====== Entries provided ======

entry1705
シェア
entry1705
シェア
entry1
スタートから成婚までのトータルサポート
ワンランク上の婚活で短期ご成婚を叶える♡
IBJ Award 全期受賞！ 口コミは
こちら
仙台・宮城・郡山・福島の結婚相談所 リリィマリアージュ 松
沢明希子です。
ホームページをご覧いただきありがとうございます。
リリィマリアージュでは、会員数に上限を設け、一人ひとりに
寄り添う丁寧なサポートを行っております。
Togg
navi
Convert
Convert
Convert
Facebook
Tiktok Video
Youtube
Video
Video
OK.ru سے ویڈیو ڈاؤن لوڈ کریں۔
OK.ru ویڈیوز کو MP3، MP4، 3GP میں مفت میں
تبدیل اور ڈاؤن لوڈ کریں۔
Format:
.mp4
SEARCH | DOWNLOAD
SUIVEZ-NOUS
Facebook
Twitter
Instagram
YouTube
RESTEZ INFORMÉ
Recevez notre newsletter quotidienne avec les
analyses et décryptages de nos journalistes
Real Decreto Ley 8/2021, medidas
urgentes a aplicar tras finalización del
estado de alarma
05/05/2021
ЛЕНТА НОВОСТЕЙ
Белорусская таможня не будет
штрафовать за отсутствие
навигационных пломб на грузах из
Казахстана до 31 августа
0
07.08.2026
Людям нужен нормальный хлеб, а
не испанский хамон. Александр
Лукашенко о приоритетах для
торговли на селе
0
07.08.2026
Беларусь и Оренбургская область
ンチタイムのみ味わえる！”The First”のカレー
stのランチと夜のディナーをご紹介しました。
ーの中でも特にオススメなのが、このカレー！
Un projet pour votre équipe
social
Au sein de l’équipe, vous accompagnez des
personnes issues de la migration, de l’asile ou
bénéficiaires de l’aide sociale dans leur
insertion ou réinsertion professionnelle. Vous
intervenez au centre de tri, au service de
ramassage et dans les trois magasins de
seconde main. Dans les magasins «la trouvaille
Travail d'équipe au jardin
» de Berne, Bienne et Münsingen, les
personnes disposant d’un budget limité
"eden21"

======

* **Exercise goal**
Number of lines containing "magasins" in the material above: give that number alone.

* **Solution to this exercise**
2